**REQUIREMENT 1:**
Please answer these questions using the post about the Everything Must Change tour:
(a) How many cities does the tour cover?
(b) Which school is named among the sponsors and supporters?
(c) What question does the spiritual director say must be answered?

**EXTRACTED TEXT:**
+---+

This weekend I attended Everything Must Change – an 11-city tour with Brian McLaren, Linnea Nilsen Capshaw, and Denise VanEck, as well as musicians and a host of sponsors and supporters (including us: Mars Hill Graduate School!). Good content. Good conversation. Good conviction.

Yesterday morning Brian was talking about how we understand God – in general, but specifically through the narrative of Scripture. He said something that I’m sure I’ve heard before and even understood, but I can’t get it out of my mind: It’s not so much that we see a reflection of God through Jesus; rather, it is that Jesus is the manifestation of God (my mangled paraphrase). Even as I type these words they don’t sound all that profound, but there was a way in which he said this – and then described it – that has shifted some of my thinking.

What if Jesus’ life – as told through the gospels – is the way for us to understand the character and nature of God? What if Jesus’ actions, behaviors, and teachings are how God has always interacted with God’s creation and people? What if we could read the New Testament, learn as much as possible about Jesus, and then have that be our interpretive lens for not only the Old Testament, but our day-to-day lives as well?

Still…this doesn’t sound as significant as I heard it. Let me try again:

I have to choose the story I am going to use as that which frames all of my understanding; the lens through which I reflect, understand, and respond. If Jesus is that story then that frames my story, Scripture’s story, history’s story, culture’s story. And that’s a different angle.

I’m not saying that I or any of us who know Jesus don’t hold this as our framing story or lens. I’m just saying that we don’t do it consistently – at least I don’t. I use Jesus as my understanding when I’m reading the New Testament but when I get to the Old Testament I’m more inclined to ask different questions about the nature and character of God. And when I look at my own life or the world around me, I am deluged with questions about God’s activity and presence – or seeming lack thereof; and again, God’s nature and character. What I’m wondering is if that need be. Not that I don’t continue to wonder and ask questions, but that I first look (again and again) at Jesus – as the manifestation of God – in all stories, all texts, my story and text.

Here’s what I heard as the subtext of Brian’s (now undoubtedly slaughtered) point: I have to know Jesus. I can’t see the gospels as one text in which I spend time. I have to see them as the text in which I spend time – on behalf of all the other texts.

My spiritual director once told me, “Ronna, you’ve done good, hard work on understanding and re-imagining who God is – in Scripture and in your own life. You’ve also can articulate and acknowledge many experiences that have helped you understand the active role of the Spirit in your life and how that is made manifest. The question for you now is about Jesus. You need to answer the question he asked: ‘Who do you say that I am?’”

Indeed. The answer to that question is more than a different angle. It changes everything.

Maybe that’s (at least in part) why Brian’s tour is called Everything Must Change. He’s right.

+---+

**DATA SHOWN:**
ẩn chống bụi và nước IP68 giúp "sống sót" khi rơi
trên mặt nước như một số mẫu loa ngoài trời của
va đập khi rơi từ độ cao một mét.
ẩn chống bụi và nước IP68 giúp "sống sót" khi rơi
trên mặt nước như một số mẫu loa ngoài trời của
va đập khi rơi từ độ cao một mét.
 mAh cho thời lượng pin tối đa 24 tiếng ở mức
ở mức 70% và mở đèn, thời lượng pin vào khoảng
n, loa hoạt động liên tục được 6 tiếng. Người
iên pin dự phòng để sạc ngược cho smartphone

+---+

**REQUIREMENT 2:**
Rewrite the lines of the records as a Markdown table with the columns Row and Line, leaving out any blank lines.

**FINAL ANSWER 1:**
(a) 11
(b) Mars Hill Graduate School
(c) "Who do you say that I am?"

**FINAL ANSWER 2:**
| Row | Line |
|---|---|
| 1 | ẩn chống bụi và nước IP68 giúp "sống sót" khi rơi |
| 2 | trên mặt nước như một số mẫu loa ngoài trời của |
| 3 | va đập khi rơi từ độ cao một mét. |
| 4 | ẩn chống bụi và nước IP68 giúp "sống sót" khi rơi |
| 5 | trên mặt nước như một số mẫu loa ngoài trời của |
| 6 | va đập khi rơi từ độ cao một mét. |
| 7 |  mAh cho thời lượng pin tối đa 24 tiếng ở mức |
| 8 | ở mức 70% và mở đèn, thời lượng pin vào khoảng |
| 9 | n, loa hoạt động liên tục được 6 tiếng. Người |
| 10 | iên pin dự phòng để sạc ngược cho smartphone |